All right. One such concept is the hypothesis. The literal meaning of hypothesis is it is a proposed explanation made on the basis of limited evidence as a starting point for further investigation. So, for the linear regression, the hypothesis function can be returned as h of x is equal to b zero plus b one x, where x is the input to this function and b zero and B one are the parameters. And our goal here is to find out the values of b zero and b one such that y becomes equal to h of x for the given observations. Let’s see what I mean by that. All right, we have this example from the previous lectures. This is a sample data set of number of hours of study versus the marks scored by a set of students. When we plot this data in the two dimensional space, it looks something like this. Now, we can draw a line like this, or like this, or something like this. And how do we know which one is the best representation of the data? That is where the cost function helps us in determining the best parameters. We consider the cost function for this linear function as one by two n multiplied by the sum of square of the errors between actual and predicted value n.
Here is the number of observations. All right, let’s try to apply the same on our test data set. Let’s try this hypothesis with multiple values of b zero and b one. Firstly, let’s assume that the value of b zero is zero and b one is equal to one. In that case, our predicted marks for the first observation would be zero plus one multiplied by zero, which is nothing but zero. Similarly, the second predicted value will be zero plus one multiplied by two and hence two. When we fill in this entire table, it looks something like this. Basically, predicted marks takes the same value as the RSOF study in this particular hypothesis. So is that the correct one? Of course not, because we know what are the actual values.

Dataset entries:
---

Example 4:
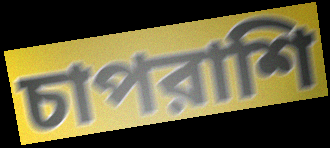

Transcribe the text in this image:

চাপরাশি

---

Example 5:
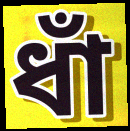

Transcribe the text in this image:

ধাঁ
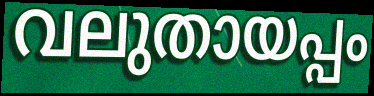
വലുതായപ്പം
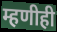
म्हणीही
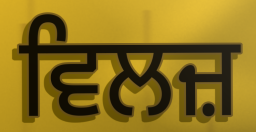
ਵਿਲਜ਼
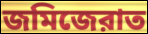
জমিজেরাত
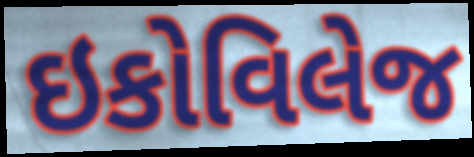
ઇકોવિલેજ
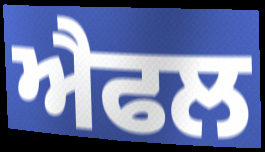
ਐਫਲ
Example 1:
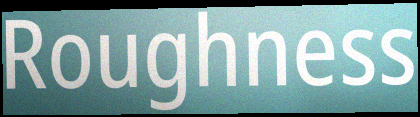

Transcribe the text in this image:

Roughness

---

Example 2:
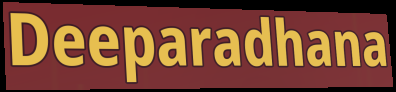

What is asked: Pick up the linear regression lecture transcript after its last sentence and carry it forward in the same spoken style.

Answer for this exercise:
Well, we need to calculate similar values for as many hypothetical values as possible. But before we do that, let’s also calculate our cost for this set of parameters. So we calculate the square of difference of actual and predicted values of y. We sum it all up and then multiply it by one by two n and n in this case is 13. You can pause the video and do this in Excel if you want to try it out yourself. You also have the results here as one nine four 4. 538. So when b zero is zero and b one is one, our cost as per this formula is equal to one nine four 4. 538. We then do the same for various other values of b one, keeping b zero as zero. That gives us all the possible values of costs for this parameter range here, b zero is zero. So we can plot it on a two dimensional plot and as you can see, it appears like a parabola. So the cost is very high in the beginning, but it gradually reduces and finally it reaches this bottom and starts increasing again. So the values associated with the parameters determine how your hypothesis behaves. And remember, our goal here is to find out a set of parameters that gives us the least possible cost for this hypothesis, so that the predicted y is as close to the actual y.
So far, we derived the cost using only one value of b one. The graph of b zero, b one and costs would appear something like this when viewed in a threedimensional space. This has been created using the website Academo. org, which provides some beautiful 3D graphs based on the equation that you provided to it. All right, so how do we teach our algorithm to descend to the bottom of this structure? Remember, you and me can see the path from anywhere to the bottom in this diagram. But our algorithm is blind, it cannot see. So let’s try to behave like a blind algorithm and find out if we can reach the bottom of a physical structure. All right, let’s see that with an example and assume that you need to reach this beautiful house which is situated at the bottom of the hill. You are either here or maybe here. You have been asked to reach to the house, but you have been blindfolded and cannot see a thing. Still, you would be able to start going in the direction of the house as you know, it is at the bottom and if you follow the descent, you have a chance of reaching there.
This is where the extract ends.